| Your instructions |
Whenever a line in the records below contains "vues", pick it out.

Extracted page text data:
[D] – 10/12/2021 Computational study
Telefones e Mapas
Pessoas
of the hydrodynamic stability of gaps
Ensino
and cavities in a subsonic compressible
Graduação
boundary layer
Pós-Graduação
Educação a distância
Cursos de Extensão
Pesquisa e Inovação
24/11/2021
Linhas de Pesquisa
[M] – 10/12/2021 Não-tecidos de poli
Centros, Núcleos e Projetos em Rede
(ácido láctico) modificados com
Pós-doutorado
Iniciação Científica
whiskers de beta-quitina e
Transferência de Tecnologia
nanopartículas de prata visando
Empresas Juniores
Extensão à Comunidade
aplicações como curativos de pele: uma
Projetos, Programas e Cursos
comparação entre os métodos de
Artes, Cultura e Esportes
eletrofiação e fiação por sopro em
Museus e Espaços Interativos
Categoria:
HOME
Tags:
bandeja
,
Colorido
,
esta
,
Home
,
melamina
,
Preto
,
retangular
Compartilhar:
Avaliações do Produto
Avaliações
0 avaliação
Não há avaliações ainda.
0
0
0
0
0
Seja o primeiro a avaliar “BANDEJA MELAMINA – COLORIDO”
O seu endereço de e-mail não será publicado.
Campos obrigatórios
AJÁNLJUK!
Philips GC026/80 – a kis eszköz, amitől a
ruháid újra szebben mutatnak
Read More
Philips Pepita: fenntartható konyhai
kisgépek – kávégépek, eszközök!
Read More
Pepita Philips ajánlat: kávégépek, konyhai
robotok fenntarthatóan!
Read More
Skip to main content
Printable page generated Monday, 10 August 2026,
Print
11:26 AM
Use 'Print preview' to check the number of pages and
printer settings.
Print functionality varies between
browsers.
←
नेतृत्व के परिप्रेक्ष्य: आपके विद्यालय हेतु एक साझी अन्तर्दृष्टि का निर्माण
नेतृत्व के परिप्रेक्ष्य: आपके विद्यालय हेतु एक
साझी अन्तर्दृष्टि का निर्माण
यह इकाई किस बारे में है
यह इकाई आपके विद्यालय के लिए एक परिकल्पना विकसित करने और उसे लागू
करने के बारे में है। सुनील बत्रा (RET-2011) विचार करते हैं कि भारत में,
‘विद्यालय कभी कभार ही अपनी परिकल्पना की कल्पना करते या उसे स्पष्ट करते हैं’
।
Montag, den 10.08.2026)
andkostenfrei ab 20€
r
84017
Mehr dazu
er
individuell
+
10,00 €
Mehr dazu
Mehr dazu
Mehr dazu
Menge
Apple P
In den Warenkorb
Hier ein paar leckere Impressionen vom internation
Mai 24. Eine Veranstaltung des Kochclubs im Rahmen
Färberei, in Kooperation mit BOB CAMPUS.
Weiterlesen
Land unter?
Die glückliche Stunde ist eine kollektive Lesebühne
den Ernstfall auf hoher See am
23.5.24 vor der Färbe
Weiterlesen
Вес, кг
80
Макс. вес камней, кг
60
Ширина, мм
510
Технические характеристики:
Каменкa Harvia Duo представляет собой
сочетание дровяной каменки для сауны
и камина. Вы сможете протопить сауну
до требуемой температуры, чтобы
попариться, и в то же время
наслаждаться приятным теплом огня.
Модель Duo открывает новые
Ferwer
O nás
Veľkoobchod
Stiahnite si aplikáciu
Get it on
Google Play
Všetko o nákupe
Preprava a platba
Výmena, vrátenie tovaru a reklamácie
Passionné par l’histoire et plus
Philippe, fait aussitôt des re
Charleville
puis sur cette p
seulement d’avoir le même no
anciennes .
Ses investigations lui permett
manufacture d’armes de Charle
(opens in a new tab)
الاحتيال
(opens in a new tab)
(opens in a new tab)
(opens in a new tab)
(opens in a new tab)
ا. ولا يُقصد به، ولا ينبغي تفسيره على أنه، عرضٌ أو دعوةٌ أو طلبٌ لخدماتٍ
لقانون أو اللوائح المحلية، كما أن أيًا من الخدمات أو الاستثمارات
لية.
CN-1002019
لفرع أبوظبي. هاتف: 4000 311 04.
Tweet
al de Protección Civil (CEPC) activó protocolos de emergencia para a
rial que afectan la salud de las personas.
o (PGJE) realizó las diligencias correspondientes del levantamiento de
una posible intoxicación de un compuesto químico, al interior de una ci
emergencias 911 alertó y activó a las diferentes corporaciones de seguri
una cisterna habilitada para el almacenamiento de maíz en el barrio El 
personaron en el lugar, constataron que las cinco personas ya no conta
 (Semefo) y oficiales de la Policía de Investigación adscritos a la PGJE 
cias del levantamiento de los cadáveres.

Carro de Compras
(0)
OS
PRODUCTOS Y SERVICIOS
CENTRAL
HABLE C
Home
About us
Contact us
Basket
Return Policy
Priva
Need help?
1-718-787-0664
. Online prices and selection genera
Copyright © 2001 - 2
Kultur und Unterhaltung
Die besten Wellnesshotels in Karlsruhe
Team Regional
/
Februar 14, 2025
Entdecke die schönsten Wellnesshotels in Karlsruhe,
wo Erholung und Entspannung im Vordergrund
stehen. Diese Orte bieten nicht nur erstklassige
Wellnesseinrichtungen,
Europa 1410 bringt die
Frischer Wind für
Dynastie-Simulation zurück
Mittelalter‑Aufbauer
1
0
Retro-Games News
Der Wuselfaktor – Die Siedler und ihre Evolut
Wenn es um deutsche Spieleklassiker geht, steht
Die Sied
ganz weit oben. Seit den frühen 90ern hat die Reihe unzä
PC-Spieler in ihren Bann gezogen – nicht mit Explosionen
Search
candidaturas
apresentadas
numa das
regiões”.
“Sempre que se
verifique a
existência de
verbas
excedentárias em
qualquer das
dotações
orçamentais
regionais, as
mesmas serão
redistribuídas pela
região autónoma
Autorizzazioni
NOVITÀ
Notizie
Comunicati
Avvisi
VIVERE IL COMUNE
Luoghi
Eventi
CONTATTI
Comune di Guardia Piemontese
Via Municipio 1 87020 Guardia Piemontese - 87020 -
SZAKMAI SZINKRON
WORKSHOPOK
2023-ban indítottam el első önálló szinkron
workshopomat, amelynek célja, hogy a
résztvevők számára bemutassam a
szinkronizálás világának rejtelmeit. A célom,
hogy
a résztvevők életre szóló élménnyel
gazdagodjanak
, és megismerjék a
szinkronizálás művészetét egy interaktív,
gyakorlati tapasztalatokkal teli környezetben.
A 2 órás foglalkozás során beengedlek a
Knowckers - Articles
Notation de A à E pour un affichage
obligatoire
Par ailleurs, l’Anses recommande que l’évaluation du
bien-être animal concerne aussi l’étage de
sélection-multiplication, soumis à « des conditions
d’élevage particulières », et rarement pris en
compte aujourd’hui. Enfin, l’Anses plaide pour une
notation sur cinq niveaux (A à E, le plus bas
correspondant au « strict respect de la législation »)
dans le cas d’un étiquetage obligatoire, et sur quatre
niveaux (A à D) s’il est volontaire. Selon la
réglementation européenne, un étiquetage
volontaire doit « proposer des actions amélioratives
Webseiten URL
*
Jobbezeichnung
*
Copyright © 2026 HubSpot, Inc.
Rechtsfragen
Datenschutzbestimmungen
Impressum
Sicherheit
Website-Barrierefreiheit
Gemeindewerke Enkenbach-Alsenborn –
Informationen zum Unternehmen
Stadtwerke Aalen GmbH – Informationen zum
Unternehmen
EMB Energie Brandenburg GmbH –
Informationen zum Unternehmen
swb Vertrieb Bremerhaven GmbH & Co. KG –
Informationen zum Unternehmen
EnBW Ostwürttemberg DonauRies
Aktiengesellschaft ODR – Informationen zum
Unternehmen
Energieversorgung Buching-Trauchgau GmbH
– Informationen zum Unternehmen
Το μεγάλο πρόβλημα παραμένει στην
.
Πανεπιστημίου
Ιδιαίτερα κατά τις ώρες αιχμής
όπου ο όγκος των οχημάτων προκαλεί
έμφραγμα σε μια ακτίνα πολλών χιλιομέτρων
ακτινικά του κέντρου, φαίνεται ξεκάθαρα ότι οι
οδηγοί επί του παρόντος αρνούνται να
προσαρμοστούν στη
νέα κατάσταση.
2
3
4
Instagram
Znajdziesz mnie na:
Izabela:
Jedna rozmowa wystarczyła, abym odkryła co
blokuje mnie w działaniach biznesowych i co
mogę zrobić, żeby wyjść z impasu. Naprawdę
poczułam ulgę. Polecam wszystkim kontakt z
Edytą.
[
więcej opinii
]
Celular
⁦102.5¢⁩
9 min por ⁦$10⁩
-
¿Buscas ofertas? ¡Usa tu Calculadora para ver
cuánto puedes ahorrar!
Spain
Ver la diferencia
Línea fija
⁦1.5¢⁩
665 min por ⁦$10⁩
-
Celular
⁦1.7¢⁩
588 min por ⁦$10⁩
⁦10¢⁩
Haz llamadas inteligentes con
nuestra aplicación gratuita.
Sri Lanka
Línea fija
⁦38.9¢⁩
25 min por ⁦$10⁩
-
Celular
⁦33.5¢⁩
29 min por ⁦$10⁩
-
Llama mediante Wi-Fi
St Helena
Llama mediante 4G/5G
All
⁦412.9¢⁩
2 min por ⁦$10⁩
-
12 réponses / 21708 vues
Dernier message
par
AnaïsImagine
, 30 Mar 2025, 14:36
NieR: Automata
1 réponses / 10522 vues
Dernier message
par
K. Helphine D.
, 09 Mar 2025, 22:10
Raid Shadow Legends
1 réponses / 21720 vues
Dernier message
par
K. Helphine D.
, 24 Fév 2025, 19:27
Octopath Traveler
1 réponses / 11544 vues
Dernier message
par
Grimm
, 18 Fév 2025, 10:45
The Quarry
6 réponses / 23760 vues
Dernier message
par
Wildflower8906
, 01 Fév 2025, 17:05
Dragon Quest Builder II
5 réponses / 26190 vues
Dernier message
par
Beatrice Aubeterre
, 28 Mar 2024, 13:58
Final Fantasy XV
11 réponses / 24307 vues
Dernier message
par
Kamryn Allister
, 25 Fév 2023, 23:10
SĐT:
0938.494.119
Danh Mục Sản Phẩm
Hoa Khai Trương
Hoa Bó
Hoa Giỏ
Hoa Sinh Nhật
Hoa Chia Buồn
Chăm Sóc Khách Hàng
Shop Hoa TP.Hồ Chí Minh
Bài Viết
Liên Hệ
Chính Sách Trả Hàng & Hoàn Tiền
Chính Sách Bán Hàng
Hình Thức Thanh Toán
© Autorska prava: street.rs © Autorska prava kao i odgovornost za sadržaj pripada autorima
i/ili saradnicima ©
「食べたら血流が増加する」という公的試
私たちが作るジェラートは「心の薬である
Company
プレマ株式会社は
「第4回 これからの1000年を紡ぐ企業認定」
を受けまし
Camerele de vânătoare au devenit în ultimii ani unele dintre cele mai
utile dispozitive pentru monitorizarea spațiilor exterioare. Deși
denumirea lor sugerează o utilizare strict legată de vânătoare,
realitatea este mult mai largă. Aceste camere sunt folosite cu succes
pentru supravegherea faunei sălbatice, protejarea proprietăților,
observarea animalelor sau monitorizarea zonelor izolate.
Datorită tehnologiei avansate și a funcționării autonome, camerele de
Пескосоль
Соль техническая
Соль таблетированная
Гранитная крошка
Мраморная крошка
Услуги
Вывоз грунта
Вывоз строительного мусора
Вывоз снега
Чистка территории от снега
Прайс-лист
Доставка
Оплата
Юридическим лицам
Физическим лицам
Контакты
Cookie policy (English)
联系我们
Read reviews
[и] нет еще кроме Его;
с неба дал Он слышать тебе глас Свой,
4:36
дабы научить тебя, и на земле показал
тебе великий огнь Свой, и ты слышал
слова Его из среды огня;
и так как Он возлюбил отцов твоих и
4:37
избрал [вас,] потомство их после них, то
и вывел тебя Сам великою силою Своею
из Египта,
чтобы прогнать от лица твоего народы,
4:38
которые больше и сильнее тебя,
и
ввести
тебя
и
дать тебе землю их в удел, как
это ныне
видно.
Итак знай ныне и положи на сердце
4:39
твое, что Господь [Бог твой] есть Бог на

| Response |
12 réponses / 21708 vues
1 réponses / 10522 vues
1 réponses / 21720 vues
1 réponses / 11544 vues
6 réponses / 23760 vues
5 réponses / 26190 vues
11 réponses / 24307 vues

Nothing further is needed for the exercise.